→ Provided information:
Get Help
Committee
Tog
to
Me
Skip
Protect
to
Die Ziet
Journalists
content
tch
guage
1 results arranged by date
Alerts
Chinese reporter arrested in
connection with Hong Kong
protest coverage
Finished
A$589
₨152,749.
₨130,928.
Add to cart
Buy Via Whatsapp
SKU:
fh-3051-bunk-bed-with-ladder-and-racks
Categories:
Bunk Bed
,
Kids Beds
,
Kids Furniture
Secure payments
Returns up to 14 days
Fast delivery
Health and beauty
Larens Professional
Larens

--

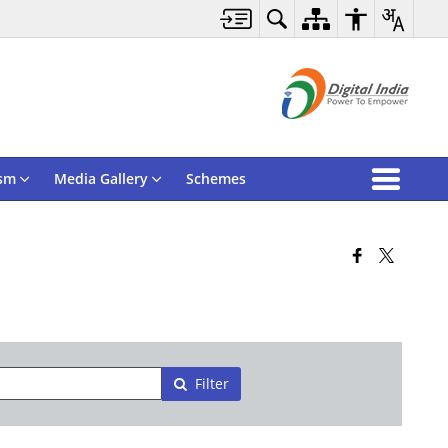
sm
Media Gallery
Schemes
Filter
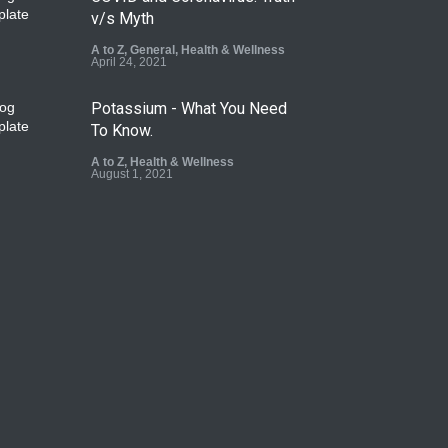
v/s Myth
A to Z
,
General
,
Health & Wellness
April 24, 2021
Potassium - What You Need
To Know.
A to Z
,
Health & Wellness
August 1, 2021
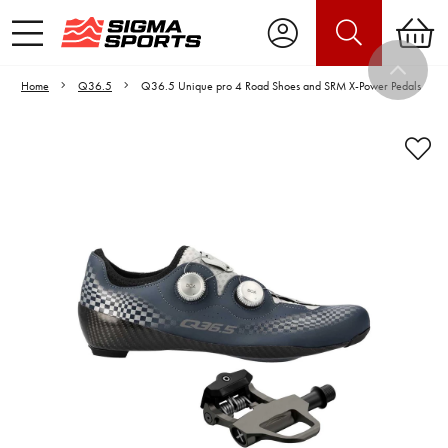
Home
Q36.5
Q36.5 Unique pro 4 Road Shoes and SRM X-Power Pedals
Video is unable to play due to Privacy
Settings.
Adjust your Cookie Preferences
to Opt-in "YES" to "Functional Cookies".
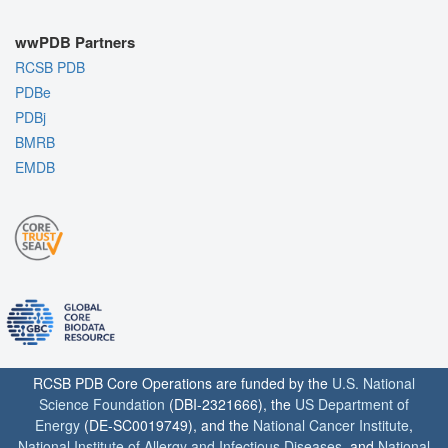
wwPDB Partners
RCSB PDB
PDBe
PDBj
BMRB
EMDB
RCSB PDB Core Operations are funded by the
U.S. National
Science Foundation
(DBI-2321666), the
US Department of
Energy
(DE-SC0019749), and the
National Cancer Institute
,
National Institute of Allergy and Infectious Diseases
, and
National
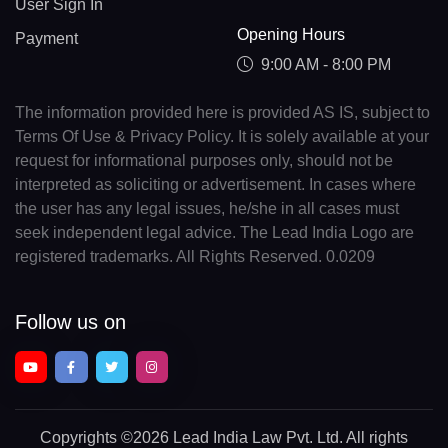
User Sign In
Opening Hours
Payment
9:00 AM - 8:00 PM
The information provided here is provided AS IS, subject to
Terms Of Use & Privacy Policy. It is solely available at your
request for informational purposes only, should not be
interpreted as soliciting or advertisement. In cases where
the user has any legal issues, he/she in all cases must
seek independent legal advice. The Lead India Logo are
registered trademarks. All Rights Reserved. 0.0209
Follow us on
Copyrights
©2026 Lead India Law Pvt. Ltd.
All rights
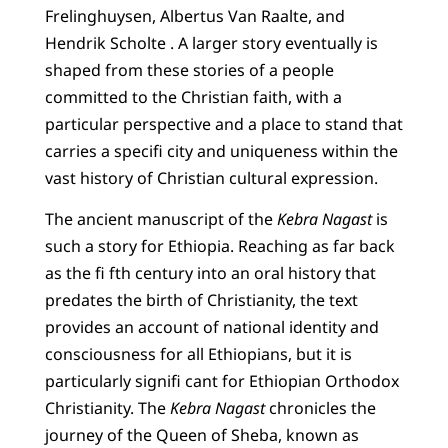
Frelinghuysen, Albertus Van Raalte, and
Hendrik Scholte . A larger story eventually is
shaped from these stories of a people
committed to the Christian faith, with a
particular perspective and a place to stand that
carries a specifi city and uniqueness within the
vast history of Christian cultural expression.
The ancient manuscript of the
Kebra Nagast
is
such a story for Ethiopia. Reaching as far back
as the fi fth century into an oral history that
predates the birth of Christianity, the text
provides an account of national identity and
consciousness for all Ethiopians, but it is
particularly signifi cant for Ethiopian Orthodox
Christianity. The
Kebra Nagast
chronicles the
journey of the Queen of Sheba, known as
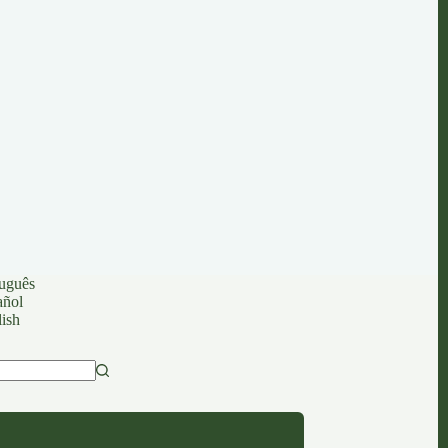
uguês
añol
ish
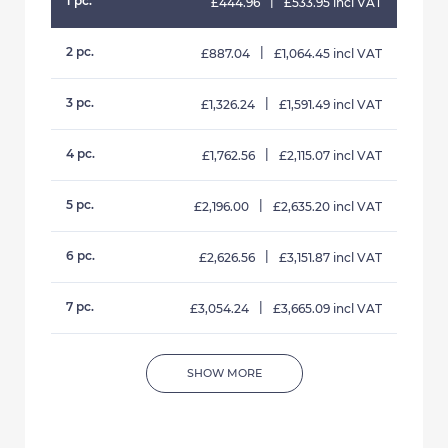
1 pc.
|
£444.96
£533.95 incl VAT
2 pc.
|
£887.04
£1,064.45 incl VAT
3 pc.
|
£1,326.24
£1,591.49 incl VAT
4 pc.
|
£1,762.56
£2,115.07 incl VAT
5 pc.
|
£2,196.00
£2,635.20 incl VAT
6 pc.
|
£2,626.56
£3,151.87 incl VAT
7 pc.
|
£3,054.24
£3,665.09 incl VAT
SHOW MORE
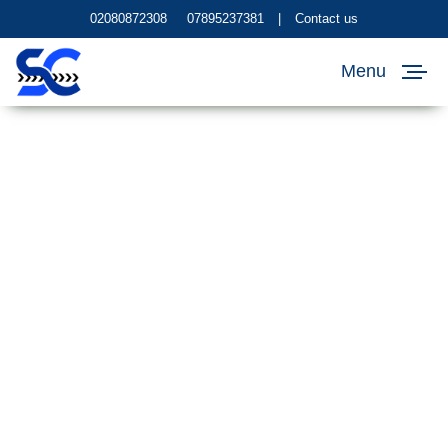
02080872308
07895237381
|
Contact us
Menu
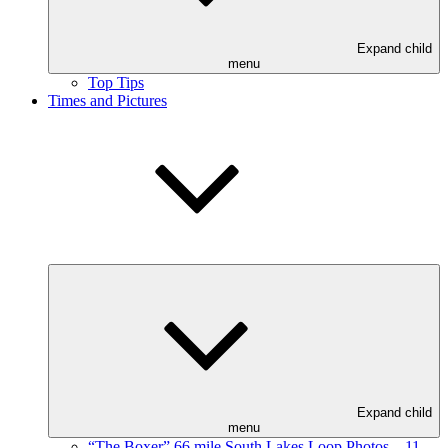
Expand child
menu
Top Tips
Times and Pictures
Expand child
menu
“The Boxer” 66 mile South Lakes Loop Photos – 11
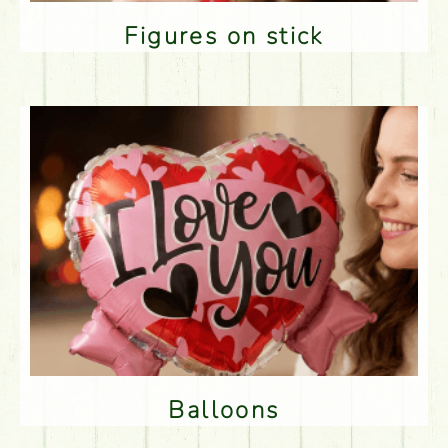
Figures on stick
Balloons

---

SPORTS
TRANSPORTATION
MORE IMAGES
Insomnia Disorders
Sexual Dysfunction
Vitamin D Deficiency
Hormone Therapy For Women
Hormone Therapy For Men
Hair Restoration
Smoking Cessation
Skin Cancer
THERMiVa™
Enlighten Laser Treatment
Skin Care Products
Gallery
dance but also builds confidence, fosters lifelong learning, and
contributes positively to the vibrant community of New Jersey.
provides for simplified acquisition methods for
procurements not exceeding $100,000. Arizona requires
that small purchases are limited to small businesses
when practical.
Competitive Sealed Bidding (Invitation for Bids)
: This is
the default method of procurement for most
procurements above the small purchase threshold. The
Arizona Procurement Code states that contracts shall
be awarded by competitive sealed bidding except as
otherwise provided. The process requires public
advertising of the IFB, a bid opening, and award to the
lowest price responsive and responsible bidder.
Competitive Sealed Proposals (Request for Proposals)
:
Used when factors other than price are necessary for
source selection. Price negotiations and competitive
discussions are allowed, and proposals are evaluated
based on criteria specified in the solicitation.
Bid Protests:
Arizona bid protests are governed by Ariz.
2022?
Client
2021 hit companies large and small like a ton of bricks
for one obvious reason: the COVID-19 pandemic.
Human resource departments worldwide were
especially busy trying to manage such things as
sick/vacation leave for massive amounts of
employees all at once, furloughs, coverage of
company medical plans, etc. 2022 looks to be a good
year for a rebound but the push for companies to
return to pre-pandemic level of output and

→ Your task: Find every line above where the word "cases" occurs, and copy that line.

→ Problem solution:
interpreted as soliciting or advertisement. In cases where
the user has any legal issues, he/she in all cases must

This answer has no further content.